Processing Data with Secondary Storage (files)

Processing data is the main reason behind the design of modern digital computers and programming languages. We are often faced with large datasets for which we have methods to produce the necessary information. However, executing those methods without digital computers is nearly impossible. Imagine if you're given the task of computing the average grade in the final mathematics exam for the students of the 12th grade in an entire country. You will take a long time, get tired soon, and make a lot of mistakes. Instead, we can write a few lines of code to load the data for all students from the long-term memory (also called secondary storage) to the short-term memory (such as RAM), followed by a few more instructions for the computer to compute the average of the grades for all students in a much smaller fraction of time compared to a human as a computer. Here, we will learn about a basic file structure called the Comma Separated Format (CSV) used to store data on secondary storage. We will write a program to load data from a CSV file into memory (represented by a list variable) and then compute an average.

The CSV file format is simple. Each line has values that are separated by commas. Each value represents a column and each line represents a column. Thus, we can have a simple matrix structure in a CSV file. Python has a nice way of reading a CSV file by using the CSV library. Whenever we need to load data from a file into memory, we need to tell the computer to open the file for reading. Then, we will tell the CSV library to prepare for reading from the opened file by creating a reader object. Once we do that, we can loop through the reader object to reach each row from the CSV file and store it into a list we call data. Each row itself is stored as a list. Thus, we can think of the data list as a list of lists. That is, each element of the list data is itself a list that captures a row from the file we loaded into the memory.
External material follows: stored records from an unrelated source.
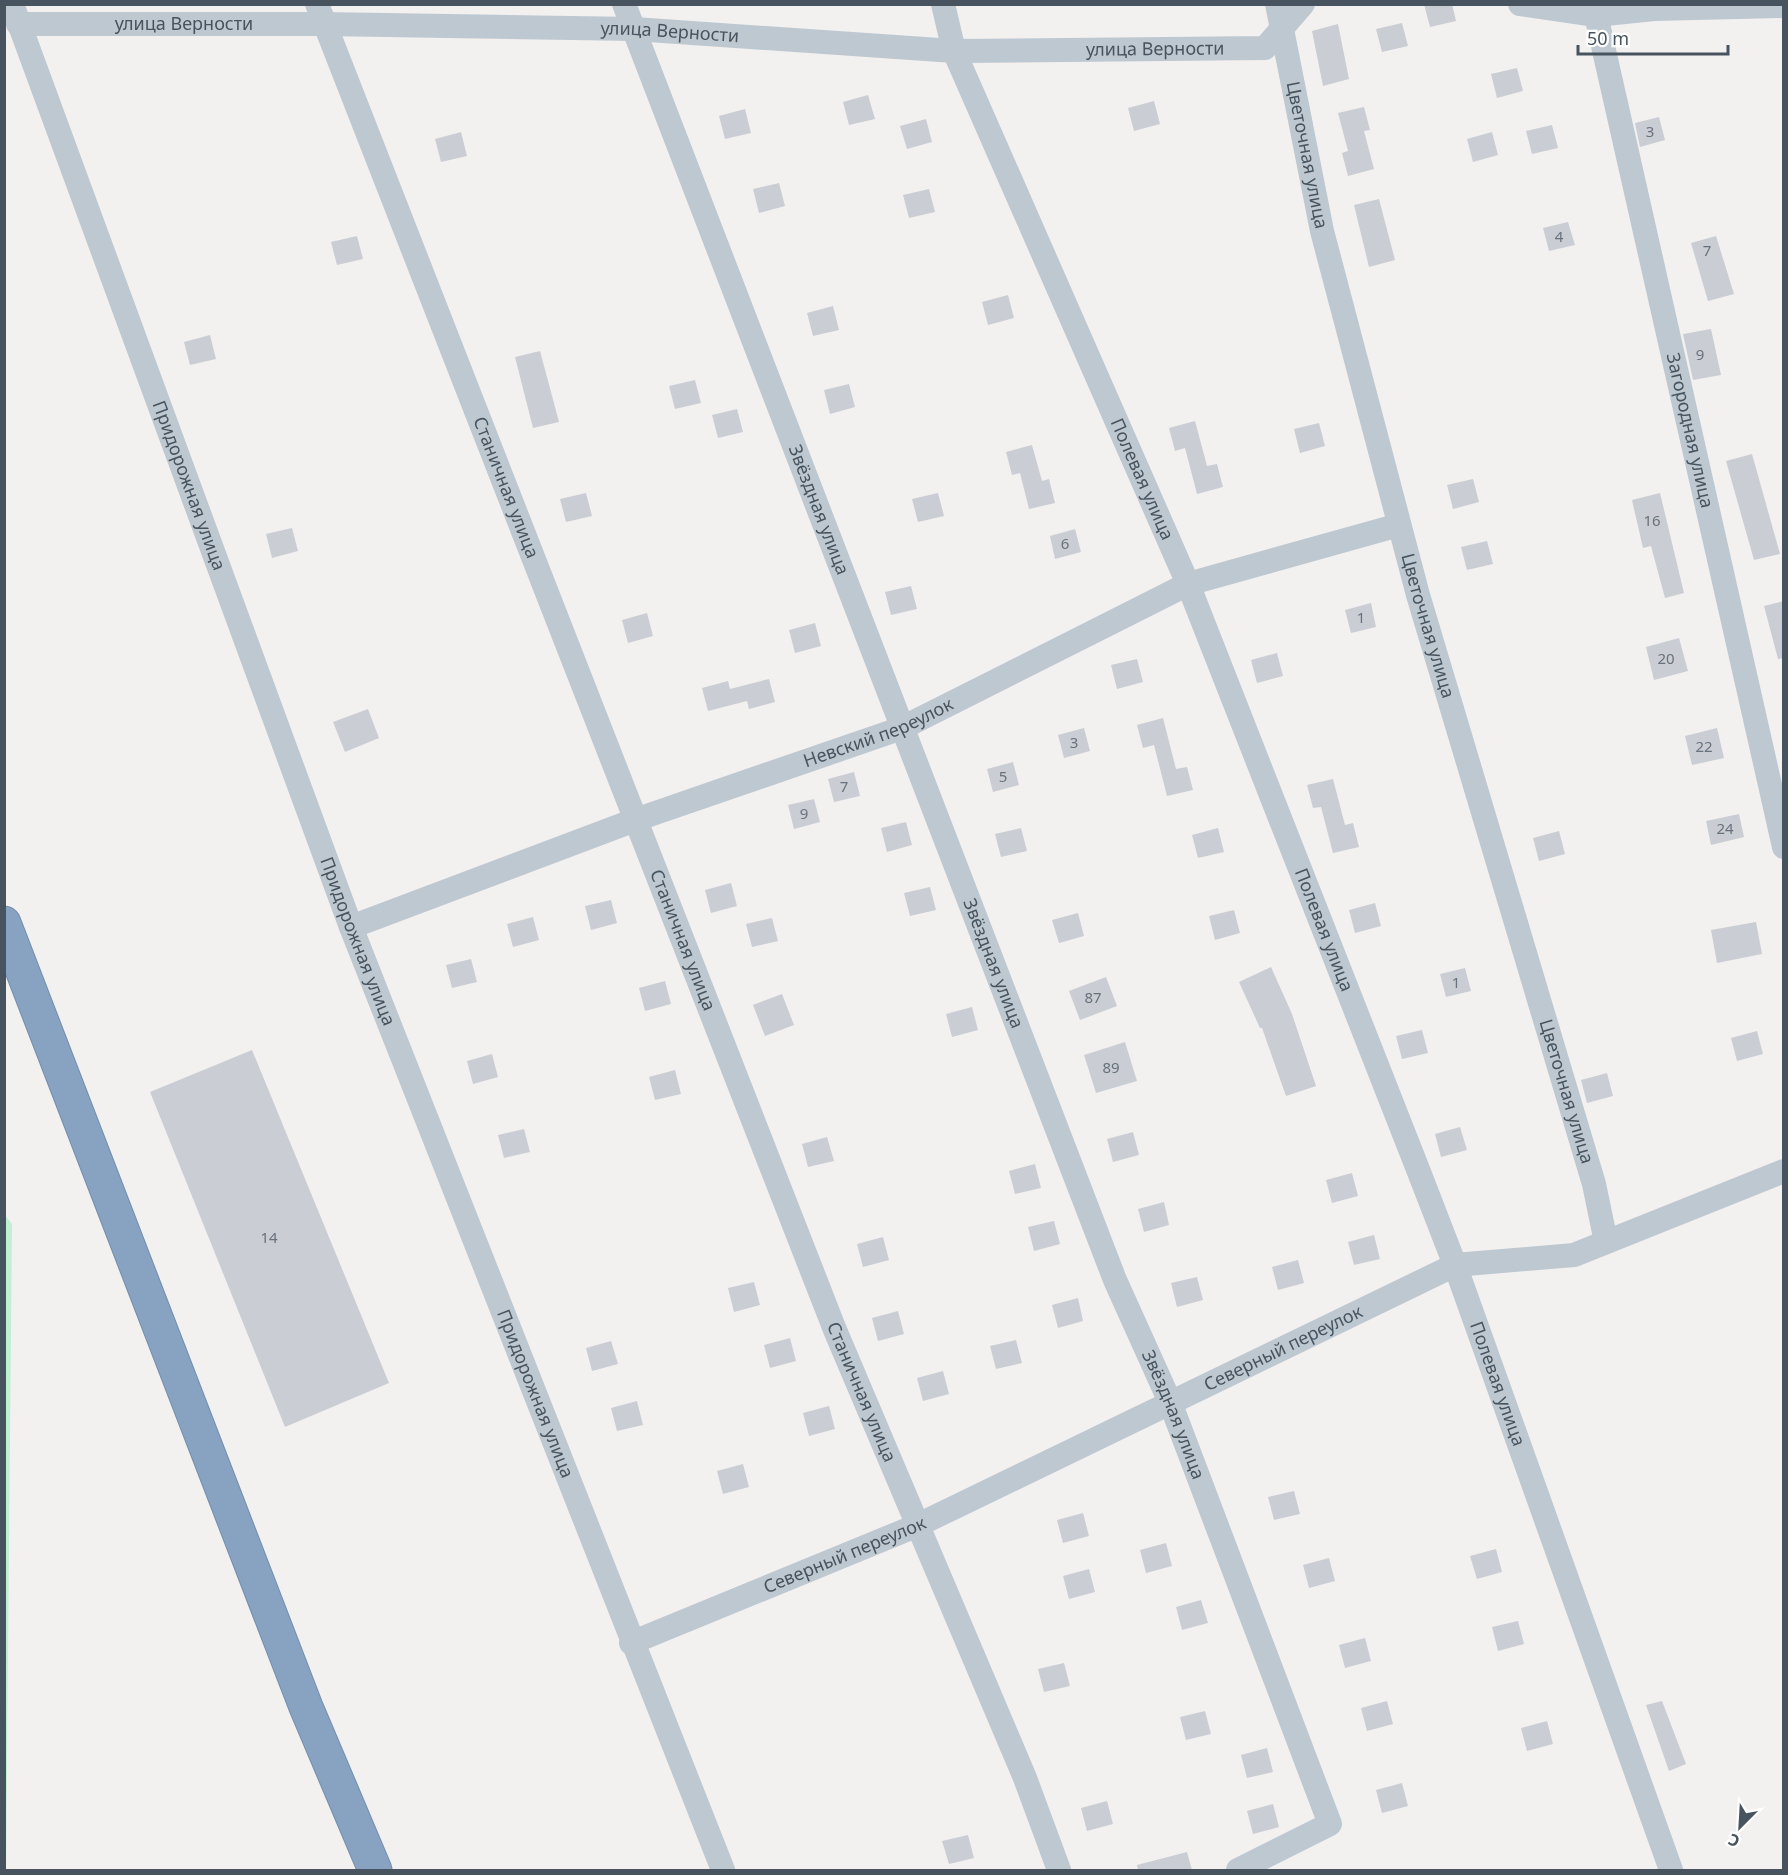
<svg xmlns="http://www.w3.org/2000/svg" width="1788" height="1875" viewBox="0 0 1788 1875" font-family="'Noto Sans',sans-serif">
	<rect width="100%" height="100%" fill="#f3f0f0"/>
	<path fill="#bef1d1" d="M4,1214L12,1224L6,1870H4Z"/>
	<g fill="#cacdd3">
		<path d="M1424,4H1452L1456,21L1430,27Z"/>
		<path d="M1402,23L1408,46L1382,52L1376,29Z"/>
		<path d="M1338,24L1349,79L1323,86L1312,31Z"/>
		<path d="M1517,68L1523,91L1497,98L1491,74Z"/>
		<path d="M868,95L875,119L849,125L843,102Z"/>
		<path d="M1154,101L1160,124L1134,131L1128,108Z"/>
		<path d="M1364,107L1370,130L1364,131L1374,169L1348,176L1342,153L1348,151L1338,113Z"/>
		<path d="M745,109L751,133L725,139L719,116Z"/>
		<path d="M1659,117L1665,140L1640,147L1635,123Z"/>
		<path d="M926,119L932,142L907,149L900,126Z"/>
		<path d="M1552,125L1558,148L1532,154L1526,131Z"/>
		<path d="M461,132L467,156L441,162L435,139Z"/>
		<path d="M1492,132L1498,155L1473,162L1467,139Z"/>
		<path d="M779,183L785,206L759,213L753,189Z"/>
		<path d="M929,189L935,212L909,218L903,195Z"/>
		<path d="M1379,199L1395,260L1369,267L1354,205Z"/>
		<path d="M1568,222L1575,245L1549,251L1543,228Z"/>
		<path d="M357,236L363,259L337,265L331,242Z"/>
		<path d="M1716,236L1734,294L1708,301L1691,243Z"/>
		<path d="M1008,295L1014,318L988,325L982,302Z"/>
		<path d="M833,306L839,330L813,336L807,313Z"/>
		<path d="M1711,329L1721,375L1693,380L1683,334Z"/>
		<path d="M210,335L216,359L190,365L184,342Z"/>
		<path d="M540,351L559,422L533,428L515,357Z"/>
		<path d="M695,380L701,403L675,409L669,386Z"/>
		<path d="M849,384L855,407L830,414L824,390Z"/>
		<path d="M737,409L743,432L718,438L712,415Z"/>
		<path d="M1195,421L1207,466L1217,464L1223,487L1197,494L1185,448L1175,451L1169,428Z"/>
		<path d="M1319,423L1325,446L1300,453L1294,429Z"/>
		<path d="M1032,445L1042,481L1049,479L1055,503L1029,509L1020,473L1012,475L1006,452Z"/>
		<path d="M1752,454L1780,554L1754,560L1726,461Z"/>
		<path d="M1473,479L1479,502L1453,509L1447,485Z"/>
		<path d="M586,493L592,516L566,522L560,499Z"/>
		<path d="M938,493L944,516L918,522L912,499Z"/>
		<path d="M1660,493L1684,593L1665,598L1651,546L1643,548L1632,500Z"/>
		<path d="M292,528L298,551L272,558L266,534Z"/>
		<path d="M1075,529L1081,552L1055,559L1050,536Z"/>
		<path d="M1487,541L1493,564L1467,570L1461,547Z"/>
		<path d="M911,586L917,609L891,615L885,592Z"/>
		<path d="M1784,601V658L1778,659L1764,606Z"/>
		<path d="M1371,603L1376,627L1351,633L1345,610Z"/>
		<path d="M647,613L653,636L628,643L622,620Z"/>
		<path d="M815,623L821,646L795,653L789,630Z"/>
		<path d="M1679,638L1688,671L1654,680L1646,647Z"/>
		<path d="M1277,653L1283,676L1257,683L1251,660Z"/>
		<path d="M1137,659L1143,682L1117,689L1111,665Z"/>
		<path d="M769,679L775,702L749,709L747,701L708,711L702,688L728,681L730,689Z"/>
		<path d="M368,709L379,738L345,752L333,722Z"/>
		<path d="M1163,718L1176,769L1187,767L1193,790L1167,796L1154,745L1143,748L1137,725Z"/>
		<path d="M1084,728L1090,751L1064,758L1058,735Z"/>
		<path d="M1717,728L1724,758L1692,765L1685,736Z"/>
		<path d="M1013,762L1019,785L993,792L987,769Z"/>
		<path d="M854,772L860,796L834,802L828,779Z"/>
		<path d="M1333,779L1345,825L1353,823L1359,847L1333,853L1321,807L1313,808L1307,785Z"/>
		<path d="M814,799L820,822L794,829L788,805Z"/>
		<path d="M1739,814L1744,837L1711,845L1706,821Z"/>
		<path d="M906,822L912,845L887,852L881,828Z"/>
		<path d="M1021,828L1027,851L1001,857L995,834Z"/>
		<path d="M1218,828L1224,852L1198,858L1192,835Z"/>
		<path d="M1559,831L1565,854L1539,861L1533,838Z"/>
		<path d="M731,883L737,906L711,913L705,890Z"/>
		<path d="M930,887L936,910L910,916L904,893Z"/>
		<path d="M611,900L617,923L591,930L585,906Z"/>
		<path d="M1375,903L1381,926L1355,933L1349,910Z"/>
		<path d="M1234,910L1240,933L1215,940L1209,916Z"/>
		<path d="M1078,913L1084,936L1059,943L1052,920Z"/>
		<path d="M533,917L539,940L513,947L507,924Z"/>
		<path d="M772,918L778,941L752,947L746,924Z"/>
		<path d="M1756,922L1762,954L1717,963L1711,930Z"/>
		<path d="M471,959L477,982L452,988L446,965Z"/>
		<path d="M1271,967L1292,1014L1316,1086L1286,1096L1262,1028H1260L1239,982Z"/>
		<path d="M1465,968L1471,991L1446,997L1440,974Z"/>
		<path d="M1106,977L1117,1006L1080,1020L1069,991Z"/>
		<path d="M665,981L671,1004L645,1011L639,988Z"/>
		<path d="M782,994L794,1025L765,1036L753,1005Z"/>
		<path d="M972,1007L978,1030L952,1037L946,1014Z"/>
		<path d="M1422,1030L1428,1053L1402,1059L1396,1036Z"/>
		<path d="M1757,1031L1763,1054L1737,1061L1731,1038Z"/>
		<path d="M1125,1042L1137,1081L1096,1093L1084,1055Z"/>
		<path d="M252,1050L389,1383L285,1427L150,1092Z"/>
		<path d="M492,1054L498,1077L473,1084L467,1061Z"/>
		<path d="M675,1070L681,1094L655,1100L649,1077Z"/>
		<path d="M1607,1073L1613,1096L1587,1103L1581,1080Z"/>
		<path d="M1460,1127L1467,1150L1441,1157L1435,1134Z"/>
		<path d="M524,1129L530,1152L504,1158L498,1135Z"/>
		<path d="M1133,1132L1139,1155L1113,1162L1107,1139Z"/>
		<path d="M827,1137L834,1161L808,1167L802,1144Z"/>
		<path d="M1035,1164L1041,1188L1015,1194L1009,1171Z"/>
		<path d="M1352,1173L1358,1196L1332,1203L1326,1180Z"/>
		<path d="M1164,1202L1169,1225L1144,1232L1138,1209Z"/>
		<path d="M1054,1221L1060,1244L1034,1251L1028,1227Z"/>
		<path d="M1374,1235L1380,1259L1354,1265L1348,1242Z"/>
		<path d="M883,1237L889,1260L863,1267L857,1244Z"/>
		<path d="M1298,1260L1304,1283L1278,1290L1272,1267Z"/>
		<path d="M1197,1277L1203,1300L1177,1307L1171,1283Z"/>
		<path d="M754,1282L760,1305L734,1312L728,1288Z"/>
		<path d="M1078,1298L1083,1321L1058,1328L1052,1305Z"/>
		<path d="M898,1311L904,1334L878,1341L872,1318Z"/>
		<path d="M790,1338L796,1361L770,1368L764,1345Z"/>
		<path d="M1016,1340L1022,1363L996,1369L990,1346Z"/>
		<path d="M611,1341L618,1364L592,1371L586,1348Z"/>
		<path d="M943,1371L949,1394L923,1401L917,1378Z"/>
		<path d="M637,1401L643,1425L617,1431L611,1408Z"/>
		<path d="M829,1406L835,1429L809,1436L803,1413Z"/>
		<path d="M743,1464L749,1487L723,1494L717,1471Z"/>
		<path d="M1294,1491L1300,1514L1274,1520L1268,1497Z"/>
		<path d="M1083,1513L1089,1536L1063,1543L1057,1520Z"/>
		<path d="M1166,1543L1172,1566L1146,1573L1140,1550Z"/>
		<path d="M1496,1549L1502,1572L1477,1579L1470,1556Z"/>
		<path d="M1329,1558L1335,1581L1309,1588L1303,1565Z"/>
		<path d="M1089,1569L1095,1592L1069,1599L1063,1576Z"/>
		<path d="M1201,1600L1208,1623L1182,1630L1176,1607Z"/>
		<path d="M1518,1621L1524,1644L1498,1651L1492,1627Z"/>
		<path d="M1365,1638L1371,1661L1345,1668L1339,1645Z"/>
		<path d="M1064,1663L1070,1686L1044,1692L1038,1669Z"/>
		<path d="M1387,1701L1393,1724L1367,1731L1361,1708Z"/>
		<path d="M1662,1701L1686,1764L1669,1771L1646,1705Z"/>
		<path d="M1205,1711L1211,1734L1186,1740L1180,1717Z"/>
		<path d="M1547,1721L1553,1744L1527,1751L1521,1728Z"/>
		<path d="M1267,1748L1273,1772L1247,1778L1241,1755Z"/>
		<path d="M1402,1783L1408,1806L1382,1813L1376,1790Z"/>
		<path d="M1107,1801L1113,1824L1087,1831L1081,1808Z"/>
		<path d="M1273,1804L1279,1827L1253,1834L1247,1811Z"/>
		<path d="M968,1835L974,1858L949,1864L942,1841Z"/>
		<path d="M1187,1852L1192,1870H1138L1137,1865Z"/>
	</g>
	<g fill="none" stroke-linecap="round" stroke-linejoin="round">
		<g stroke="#728ead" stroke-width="35">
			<path id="highway" d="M4,923L306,1707L375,1870"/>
		</g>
		<g stroke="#bec8d0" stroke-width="24">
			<path id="s1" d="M12,4L351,927L723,1870"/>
			<path id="s2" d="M317,4L835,1330L1025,1778L1059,1870"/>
			<path id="s3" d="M624,4L1115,1280L1170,1402L1330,1824L1238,1870"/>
			<path id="s4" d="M943,4L954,51L1188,584L1419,1172L1455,1265L1671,1870"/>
			<path id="s5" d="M1277,4L1322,231L1418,595L1594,1184L1606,1242"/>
			<path d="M1520,4L1596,15L1654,9L1784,6"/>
			<path id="s6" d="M1596,15L1784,847"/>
			<path id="s7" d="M18,24H323L634,29L954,51L1265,48L1303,4"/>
			<path id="s8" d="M351,927L635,820L902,728L1188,584L1399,525"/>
			<path id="s9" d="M631,1643L916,1526L1455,1265L1574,1255L1784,1171"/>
		</g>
		<use href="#highway" stroke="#87a3c1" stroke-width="33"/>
	</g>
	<g text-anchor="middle" stroke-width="6" stroke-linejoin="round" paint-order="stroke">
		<g font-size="15" fill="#68727c">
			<text x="1650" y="137">3</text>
			<text x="1559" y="242">4</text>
			<text x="1707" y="256">7</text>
			<text x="1700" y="360">9</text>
			<text x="1652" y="526">16</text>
			<text x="1065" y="549">6</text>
			<text x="1361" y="623">1</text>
			<text x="1666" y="664">20</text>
			<text x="1074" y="748">3</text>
			<text x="1704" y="752">22</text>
			<text x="1003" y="782">5</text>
			<text x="844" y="792">7</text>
			<text x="804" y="819">9</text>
			<text x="1725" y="834">24</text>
			<text x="1456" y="988">1</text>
			<text x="1093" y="1003">87</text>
			<text x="1111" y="1073">89</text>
			<text x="269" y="1243">14</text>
		</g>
		<g font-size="18" fill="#47545f" stroke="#fff">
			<text dy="6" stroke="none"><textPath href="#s7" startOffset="166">улица Верности</textPath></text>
			<text dy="6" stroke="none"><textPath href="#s7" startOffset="652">улица Верности</textPath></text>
			<text dy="6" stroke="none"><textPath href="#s7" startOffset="1138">улица Верности</textPath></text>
			<text dy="6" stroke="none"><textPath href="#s5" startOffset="154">Цветочная улица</textPath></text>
			<text dy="6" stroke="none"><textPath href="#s6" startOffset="426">Загородная улица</textPath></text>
			<text dy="6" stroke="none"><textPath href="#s4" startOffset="516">Полевая улица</textPath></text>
			<text dy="6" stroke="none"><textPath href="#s1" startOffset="513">Придорожная улица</textPath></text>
			<text dy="6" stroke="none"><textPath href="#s2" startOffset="519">Станичная улица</textPath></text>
			<text dy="6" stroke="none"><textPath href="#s3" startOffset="542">Звёздная улица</textPath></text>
			<text dy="6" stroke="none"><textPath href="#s5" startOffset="640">Цветочная улица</textPath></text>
			<text dy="6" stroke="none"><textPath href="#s8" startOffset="562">Невский переулок</textPath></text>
			<text dy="6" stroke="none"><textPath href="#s4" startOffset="1002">Полевая улица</textPath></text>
			<text dy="6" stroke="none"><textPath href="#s2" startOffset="1005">Станичная улица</textPath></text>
			<text dy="6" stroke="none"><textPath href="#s1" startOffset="999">Придорожная улица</textPath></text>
			<text dy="6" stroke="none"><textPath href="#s3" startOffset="1028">Звёздная улица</textPath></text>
			<text dy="6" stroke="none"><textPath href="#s5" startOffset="1126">Цветочная улица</textPath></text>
			<text dy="6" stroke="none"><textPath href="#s9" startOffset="716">Северный переулок</textPath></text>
			<text dy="6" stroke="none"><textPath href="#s4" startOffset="1488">Полевая улица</textPath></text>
			<text dy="6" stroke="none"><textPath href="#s2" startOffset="1491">Станичная улица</textPath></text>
			<text dy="6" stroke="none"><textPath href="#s1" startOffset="1485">Придорожная улица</textPath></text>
			<text dy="6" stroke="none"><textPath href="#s3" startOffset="1514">Звёздная улица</textPath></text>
			<text dy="6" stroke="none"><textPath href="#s9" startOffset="231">Северный переулок</textPath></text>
		</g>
	</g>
	<rect width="1788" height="1875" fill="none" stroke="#47545f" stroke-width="12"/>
	<g transform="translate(1740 1827) rotate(204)" stroke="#ffffff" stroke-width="4.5" paint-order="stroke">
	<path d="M0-4.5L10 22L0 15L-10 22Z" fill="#47545f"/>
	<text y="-9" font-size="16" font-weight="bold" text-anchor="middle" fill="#47545f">С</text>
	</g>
	<path d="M1578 45v9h150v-9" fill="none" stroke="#47545f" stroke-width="3"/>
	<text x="1587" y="45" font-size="18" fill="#47545f" stroke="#ffffff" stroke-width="4.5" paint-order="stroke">50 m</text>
</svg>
Reading one line of a file

f = open('data.csv','r')
line = f.readline() 
f.close()

This simple program opens a file called data.csv. The method readline() can read one single line from a file as a string value and return it. Therefore, the variable line has a string value, which is the first line of data in the file data.csv. We could print this line, split it into a list (if it contains multiple items), or convert it to a numeric value (if the line only has a number). In the remaining of this section, we will dive deeper into reading and writing files.

Reading CSV files

Suppose that the file we want to read is called students.csv and is stored in the folder in which we will store our program.

import csv
f=open('students.csv','r')
reader = csv.reader(f)
data=[]
for row in reader:
   data.append(row)

This program opens the file, prepares a reader object to read the CSV file, defines the data variable, and loops through the file to store all the rows in data. Assume that each row has values for two columns, one is the student name and another is the student exam grade. Our job is now to compute the average of all grades and display it on the screen.

import csv
f=open('students.csv','r')
reader = csv.reader(f)
s = 0 
n = 0 
for row in reader:
   n+=1 
   s+= row[1] 
print(s/n)

We change the program a little bit to compute the average directly. Instead of storing all the data in a variable, we only read each row, add the current grade to a sum variable and count the number of records we're reading. Finally, we compute and print the result of s/n, which exactly gives us the average of all grades.

Using eval and list comprehension

Another way to read a CSV file that only contains numbers is to use the eval function.

f=open('students.csv','r')
data = [eval(x) for x in f]

Assuming the file students.csv only has only numbers separated by a comma in each line, one can evaluate each line to a tuple using the eval function. In the code above, notice that we're also using a special Python statement called list comprehension. A list comprehension is a handy way of constructing a list without the use of append or extend. That is, inside the list brackets, we will specify each element of the list and specify which sequence is used to construct the list. For example, when we have L = [x for x in file], assuming file points to a file that has multiple lines ready to be read, the for loop goes through each line of the file and names it x. In each iteration, x is stored as an element of the list L. We could modify x such as the one in the code above. In this case, [eval(x) for x in f] also applies the eval function to each element.

with keyword

We can also use the with keyword to help us in opening a file:

data = [] 
with open('students.csv','r') as f:
    for line in f:
        data.append(eval(line))
f.close()

How can we write to a file?

It's simple. We can either use the csv library or directly write a line to a file. Suppose that we have a list of numbers that we would like to write to a file.

f=open('numbers.csv','w')
for num in L: 
   print(num, file=f)
f.close()

Here, we should first open the file for writing using 'w'. Then, we will loop through the list and use the print function with the optional parameter file to write a num to f in each iteration.

Another way is to use the csv library.

import csv
f=open('numbers.csv','w')
writer = csv.writer(f)
for record in L: 
   writer.writerow(record)
f.close()

The csv library helps in organizing the file as a comma-separated format file. If each record is a sequence, then csv writes the sequence separated by commas on a line.

Note that we can also open a file for writing using f=open('numbers.csv','a') instead of f=open('numbers.csv','w'), then we will see a different behavior. When using w, if the file does not exist it will be created. If the file exists, its contents will be deleted and we will start afresh. When using a, if the file does not exist it will be created. If the file exists, when writing to it, the new records will be appeneded to the end of the file instead of deleting its contents. The difference between the two can be best observed with a program to test and compare their differences.